'Let's get one thing straight right up front: If you're going to call me a bitch, I'm going to take it as a compliment.'
Christine Quinn, the breakout star of Netflix's hit Selling Sunset, shows women how to unapologetically own their power in business and relationships to live the life they want.
Part prescriptive how-to, part manifesto, part tell-all, Christine Quinn's How to Be a Boss Bitch candidly covers sex and money, fashion and fame, gossip and gratitude, confidence and consciousness. Quinn has been called everything from "the most-talked-about woman on TV" to "the villain 2020 needed," and she isn't shy about any of the qualities that got her the success she has today: tenacity, confidence, and fearlessness, all while dressed in full glam and designer. By sharing details of her journey from high school dropout to self made millionaire, reality TV star, and fashion and beauty entrepreneur, Quinn gives her readers the tools to define their own Boss Bitch style and manifest their own success - without being held back by society's terms.
From branding yourself with a signature style that reflects your unique strengths, to using your opponent's poison as your power, to learning the basics of a successful negotiation, to getting fired - and being ecstatic about it, How to Be a Boss Bitch is a modern guide to living a bold, authentic life.

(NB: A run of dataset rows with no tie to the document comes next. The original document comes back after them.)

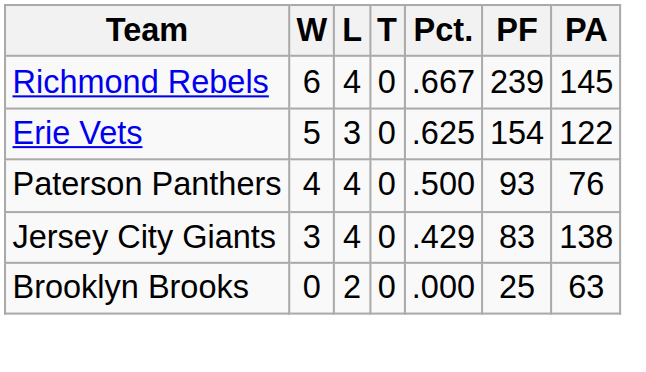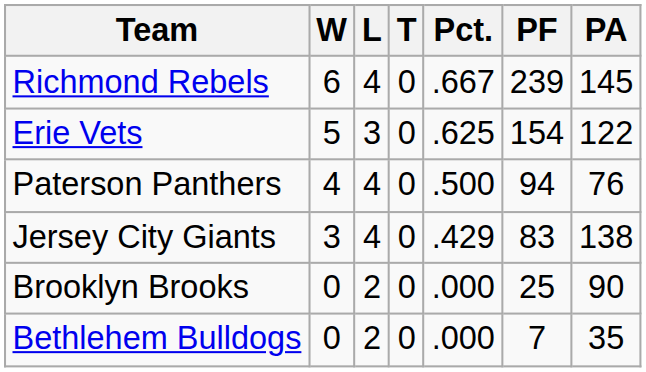Paterson Panthers | PF: 93 -> 94
Brooklyn Brooks | PA: 63 -> 90
+ row: Bethlehem Bulldogs | 0 | 2 | 0 | .000 | 7 | 35
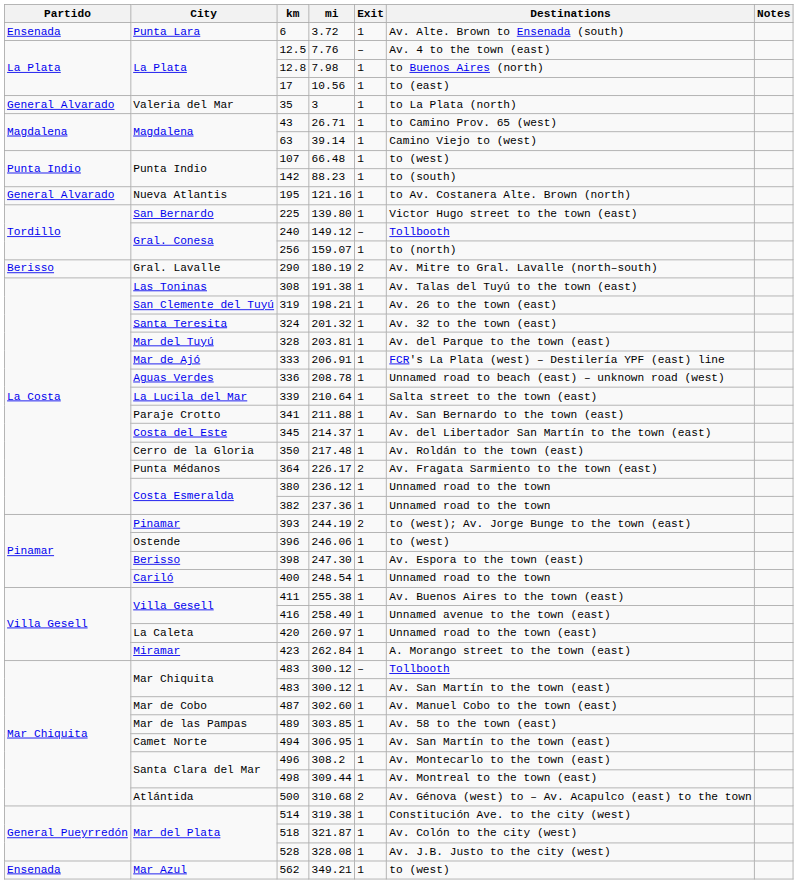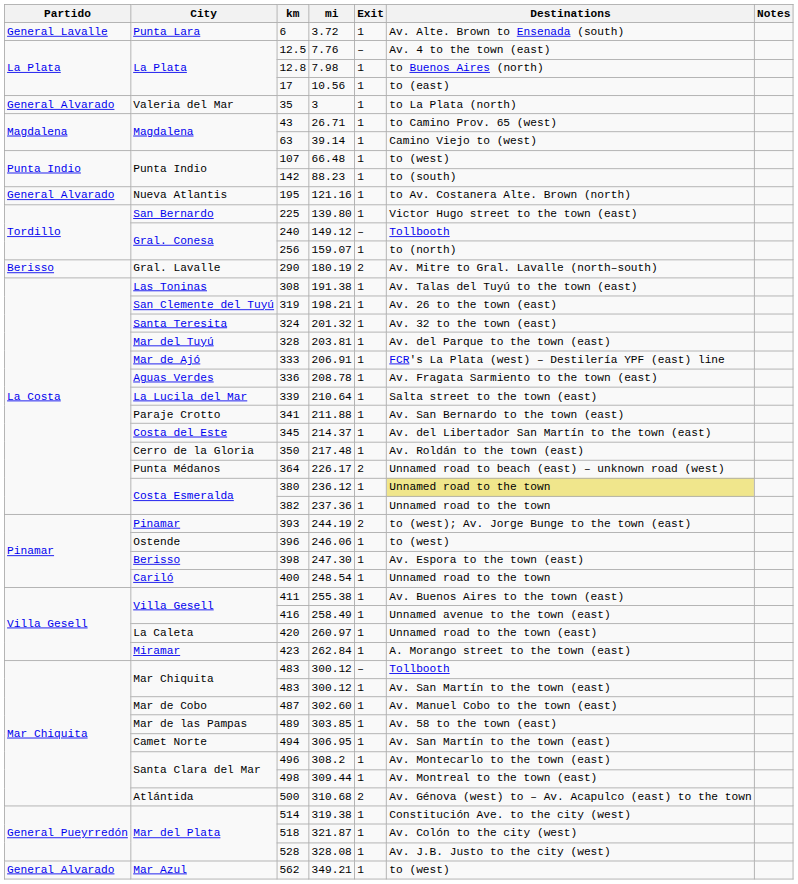6 | Partido: Ensenada -> General Lavalle
336 | Destinations: Unnamed road to beach (east) – unknown road (west) -> Av. Fragata Sarmiento to the town (east)
364 | Destinations: Av. Fragata Sarmiento to the town (east) -> Unnamed road to beach (east) – unknown road (west)
380 | Destinations: no background -> khaki background
562 | Partido: Ensenada -> General Alvarado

Quinn, star of Netflix's Selling Sunset, reflects on her life as a real estate agent and encourages readers to upset expectations in this spirited if unoriginal debut. "This is a nothing-off-limits, in-your-face guide for how to break free of what you think is holding you back and finally own your life in all its eccentric, unique, passionate, and unedited glory," Quinn writes, imparting advice she's gained from acting, modeling, working in food service, and growing up Catholic in Texas. Quinn extols the benefits of "manifesting," urging readers to visualize or journal about what they want as a means of bringing about that outcome, and sets rules for dating ("never sacrifice what you value most," "protect your vagina like a boss") and professional life ("stop apologizing" at the office, "go the extra mile"). The guidance often comes across as trite and overly broad, though the chapter on managing finances includes a few worthwhile suggestions, such as "save a minimum of 20 percent" of every paycheck. Selling Sunset fans might enjoy this, but those not already in the author's camp would be best served elsewhere.